WRITTEN INSTRUCTION:
Convert the stretch of records from the line containing "order: Selaginellales" through the line containing "name author: Walter" into a two-column CSV with the headers field and value, one row per line. Put each entry in its own quoted field and replace any line breaks with spaces.
═════ EXERCISE DATA ═════
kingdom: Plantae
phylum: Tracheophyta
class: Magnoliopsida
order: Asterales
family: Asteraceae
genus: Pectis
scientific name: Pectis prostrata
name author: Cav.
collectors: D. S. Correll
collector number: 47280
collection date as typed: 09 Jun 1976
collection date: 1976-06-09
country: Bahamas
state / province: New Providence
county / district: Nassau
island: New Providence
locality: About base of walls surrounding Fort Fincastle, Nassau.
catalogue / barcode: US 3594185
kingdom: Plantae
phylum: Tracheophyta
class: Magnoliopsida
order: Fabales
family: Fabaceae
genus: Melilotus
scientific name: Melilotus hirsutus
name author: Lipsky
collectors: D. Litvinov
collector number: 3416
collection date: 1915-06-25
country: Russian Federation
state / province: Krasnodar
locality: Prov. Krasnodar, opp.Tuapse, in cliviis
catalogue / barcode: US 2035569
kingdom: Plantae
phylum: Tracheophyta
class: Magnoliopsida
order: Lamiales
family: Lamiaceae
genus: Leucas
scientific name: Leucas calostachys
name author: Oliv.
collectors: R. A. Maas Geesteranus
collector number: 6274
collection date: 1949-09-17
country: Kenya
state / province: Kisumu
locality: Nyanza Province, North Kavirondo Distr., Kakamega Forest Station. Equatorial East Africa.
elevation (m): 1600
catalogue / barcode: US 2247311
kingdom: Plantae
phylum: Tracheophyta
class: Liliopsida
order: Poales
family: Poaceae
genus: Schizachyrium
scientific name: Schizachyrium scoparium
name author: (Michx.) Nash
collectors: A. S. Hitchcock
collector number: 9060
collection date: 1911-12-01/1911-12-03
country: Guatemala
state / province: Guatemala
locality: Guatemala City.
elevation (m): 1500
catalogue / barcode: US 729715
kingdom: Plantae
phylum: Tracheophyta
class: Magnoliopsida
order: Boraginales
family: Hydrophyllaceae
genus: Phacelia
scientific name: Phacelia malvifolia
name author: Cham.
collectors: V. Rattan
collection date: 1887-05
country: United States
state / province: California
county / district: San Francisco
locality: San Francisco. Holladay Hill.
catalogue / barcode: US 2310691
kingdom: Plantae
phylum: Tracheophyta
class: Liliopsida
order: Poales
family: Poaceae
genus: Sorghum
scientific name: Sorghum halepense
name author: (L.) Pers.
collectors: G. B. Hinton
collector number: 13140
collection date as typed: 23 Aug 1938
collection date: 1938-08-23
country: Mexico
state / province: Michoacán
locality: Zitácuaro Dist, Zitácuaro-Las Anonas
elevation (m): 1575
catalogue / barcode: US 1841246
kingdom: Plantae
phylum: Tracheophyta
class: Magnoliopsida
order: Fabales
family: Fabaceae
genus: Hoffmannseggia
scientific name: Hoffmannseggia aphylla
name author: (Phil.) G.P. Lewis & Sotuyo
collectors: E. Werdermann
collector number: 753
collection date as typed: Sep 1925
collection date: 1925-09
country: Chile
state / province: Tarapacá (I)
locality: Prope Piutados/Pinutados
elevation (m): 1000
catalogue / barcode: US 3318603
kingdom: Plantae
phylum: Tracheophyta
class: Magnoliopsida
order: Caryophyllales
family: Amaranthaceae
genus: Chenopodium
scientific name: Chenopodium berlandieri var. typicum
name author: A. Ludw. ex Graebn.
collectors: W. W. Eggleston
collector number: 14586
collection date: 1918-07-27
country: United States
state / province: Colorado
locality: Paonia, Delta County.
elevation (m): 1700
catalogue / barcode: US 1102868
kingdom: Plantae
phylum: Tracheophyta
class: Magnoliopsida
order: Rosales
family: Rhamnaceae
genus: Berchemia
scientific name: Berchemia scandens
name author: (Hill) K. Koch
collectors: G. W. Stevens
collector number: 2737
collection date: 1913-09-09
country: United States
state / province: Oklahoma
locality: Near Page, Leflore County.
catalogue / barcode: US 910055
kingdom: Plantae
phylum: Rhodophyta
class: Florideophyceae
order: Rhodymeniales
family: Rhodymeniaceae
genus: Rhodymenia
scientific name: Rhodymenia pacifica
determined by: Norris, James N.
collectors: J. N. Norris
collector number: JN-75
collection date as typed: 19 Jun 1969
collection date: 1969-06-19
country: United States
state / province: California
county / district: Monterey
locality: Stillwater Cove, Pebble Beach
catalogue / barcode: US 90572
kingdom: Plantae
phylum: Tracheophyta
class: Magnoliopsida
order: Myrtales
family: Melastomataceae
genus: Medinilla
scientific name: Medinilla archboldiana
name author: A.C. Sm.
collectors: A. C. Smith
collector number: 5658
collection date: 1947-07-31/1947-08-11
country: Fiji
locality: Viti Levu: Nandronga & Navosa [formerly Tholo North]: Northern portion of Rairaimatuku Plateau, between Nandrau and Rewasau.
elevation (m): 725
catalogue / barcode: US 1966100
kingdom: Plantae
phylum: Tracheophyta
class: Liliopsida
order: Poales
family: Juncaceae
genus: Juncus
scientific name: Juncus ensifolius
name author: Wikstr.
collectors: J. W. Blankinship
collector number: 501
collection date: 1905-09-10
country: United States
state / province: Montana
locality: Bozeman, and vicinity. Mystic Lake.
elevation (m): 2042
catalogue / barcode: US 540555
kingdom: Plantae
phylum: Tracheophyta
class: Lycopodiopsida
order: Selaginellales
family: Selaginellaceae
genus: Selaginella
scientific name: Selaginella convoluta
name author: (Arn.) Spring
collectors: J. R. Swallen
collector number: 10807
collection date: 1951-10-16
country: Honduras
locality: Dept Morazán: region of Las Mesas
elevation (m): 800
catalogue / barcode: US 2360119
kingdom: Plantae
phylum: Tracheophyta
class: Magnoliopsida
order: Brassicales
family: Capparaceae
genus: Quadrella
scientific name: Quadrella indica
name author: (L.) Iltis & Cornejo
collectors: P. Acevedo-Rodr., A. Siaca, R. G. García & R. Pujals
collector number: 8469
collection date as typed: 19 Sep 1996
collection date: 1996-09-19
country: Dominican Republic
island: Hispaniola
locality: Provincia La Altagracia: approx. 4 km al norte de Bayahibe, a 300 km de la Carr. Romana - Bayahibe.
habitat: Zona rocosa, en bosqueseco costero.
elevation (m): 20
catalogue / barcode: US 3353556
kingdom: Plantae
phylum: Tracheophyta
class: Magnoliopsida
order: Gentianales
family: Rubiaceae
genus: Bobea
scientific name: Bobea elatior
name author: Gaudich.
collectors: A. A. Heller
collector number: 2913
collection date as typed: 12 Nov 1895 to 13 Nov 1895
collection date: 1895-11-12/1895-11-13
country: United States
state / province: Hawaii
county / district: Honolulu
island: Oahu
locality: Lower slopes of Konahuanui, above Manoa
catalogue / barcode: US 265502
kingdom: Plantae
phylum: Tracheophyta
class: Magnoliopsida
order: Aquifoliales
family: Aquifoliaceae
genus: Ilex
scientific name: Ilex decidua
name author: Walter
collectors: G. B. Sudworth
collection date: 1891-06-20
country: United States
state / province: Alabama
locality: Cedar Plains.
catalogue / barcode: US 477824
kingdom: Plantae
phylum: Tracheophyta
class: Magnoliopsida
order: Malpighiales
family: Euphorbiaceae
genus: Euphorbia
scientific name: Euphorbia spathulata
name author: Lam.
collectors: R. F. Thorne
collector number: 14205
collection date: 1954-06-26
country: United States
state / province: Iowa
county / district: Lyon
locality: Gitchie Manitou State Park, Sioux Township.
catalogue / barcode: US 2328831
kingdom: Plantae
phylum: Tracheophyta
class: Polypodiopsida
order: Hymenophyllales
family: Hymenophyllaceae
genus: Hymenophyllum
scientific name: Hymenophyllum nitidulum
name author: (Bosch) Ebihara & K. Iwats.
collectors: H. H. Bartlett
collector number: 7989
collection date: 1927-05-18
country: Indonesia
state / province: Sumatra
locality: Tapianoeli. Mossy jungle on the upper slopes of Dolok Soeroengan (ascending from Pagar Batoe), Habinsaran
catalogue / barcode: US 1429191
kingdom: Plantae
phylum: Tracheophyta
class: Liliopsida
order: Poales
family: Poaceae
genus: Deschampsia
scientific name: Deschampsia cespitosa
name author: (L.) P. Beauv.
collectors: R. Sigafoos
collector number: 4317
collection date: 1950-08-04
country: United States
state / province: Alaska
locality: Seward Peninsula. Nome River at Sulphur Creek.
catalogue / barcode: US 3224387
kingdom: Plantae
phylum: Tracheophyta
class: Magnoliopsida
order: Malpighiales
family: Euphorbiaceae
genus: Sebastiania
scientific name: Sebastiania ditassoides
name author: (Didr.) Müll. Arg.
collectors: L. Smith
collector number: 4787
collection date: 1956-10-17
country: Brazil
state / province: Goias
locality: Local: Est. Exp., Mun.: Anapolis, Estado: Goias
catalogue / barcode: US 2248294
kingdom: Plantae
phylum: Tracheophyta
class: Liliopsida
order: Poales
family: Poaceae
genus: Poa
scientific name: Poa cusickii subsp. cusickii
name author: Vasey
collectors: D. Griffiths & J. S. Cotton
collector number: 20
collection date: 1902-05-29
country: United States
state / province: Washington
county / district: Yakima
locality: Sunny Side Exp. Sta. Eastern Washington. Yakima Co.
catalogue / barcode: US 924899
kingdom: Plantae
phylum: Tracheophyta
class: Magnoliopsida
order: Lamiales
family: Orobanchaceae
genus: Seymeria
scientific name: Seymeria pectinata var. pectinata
═════
CORRECT OUTPUT:
field,value
"order:","Selaginellales"
"family:","Selaginellaceae"
"genus:","Selaginella"
"scientific name:","Selaginella convoluta"
"name author:","(Arn.) Spring"
"collectors:","J. R. Swallen"
"collector number:","10807"
"collection date:","1951-10-16"
"country:","Honduras"
"locality:","Dept Morazán: region of Las Mesas"
"elevation (m):","800"
"catalogue / barcode:","US 2360119"
"kingdom:","Plantae"
"phylum:","Tracheophyta"
"class:","Magnoliopsida"
"order:","Brassicales"
"family:","Capparaceae"
"genus:","Quadrella"
"scientific name:","Quadrella indica"
"name author:","(L.) Iltis & Cornejo"
"collectors:","P. Acevedo-Rodr., A. Siaca, R. G. García & R. Pujals"
"collector number:","8469"
"collection date as typed:","19 Sep 1996"
"collection date:","1996-09-19"
"country:","Dominican Republic"
"island:","Hispaniola"
"locality:","Provincia La Altagracia: approx. 4 km al norte de Bayahibe, a 300 km de la Carr. Romana - Bayahibe."
"habitat:","Zona rocosa, en bosqueseco costero."
"elevation (m):","20"
"catalogue / barcode:","US 3353556"
"kingdom:","Plantae"
"phylum:","Tracheophyta"
"class:","Magnoliopsida"
"order:","Gentianales"
"family:","Rubiaceae"
"genus:","Bobea"
"scientific name:","Bobea elatior"
"name author:","Gaudich."
"collectors:","A. A. Heller"
"collector number:","2913"
"collection date as typed:","12 Nov 1895 to 13 Nov 1895"
"collection date:","1895-11-12/1895-11-13"
"country:","United States"
"state / province:","Hawaii"
"county / district:","Honolulu"
"island:","Oahu"
"locality:","Lower slopes of Konahuanui, above Manoa"
"catalogue / barcode:","US 265502"
"kingdom:","Plantae"
"phylum:","Tracheophyta"
"class:","Magnoliopsida"
"order:","Aquifoliales"
"family:","Aquifoliaceae"
"genus:","Ilex"
"scientific name:","Ilex decidua"
"name author:","Walter"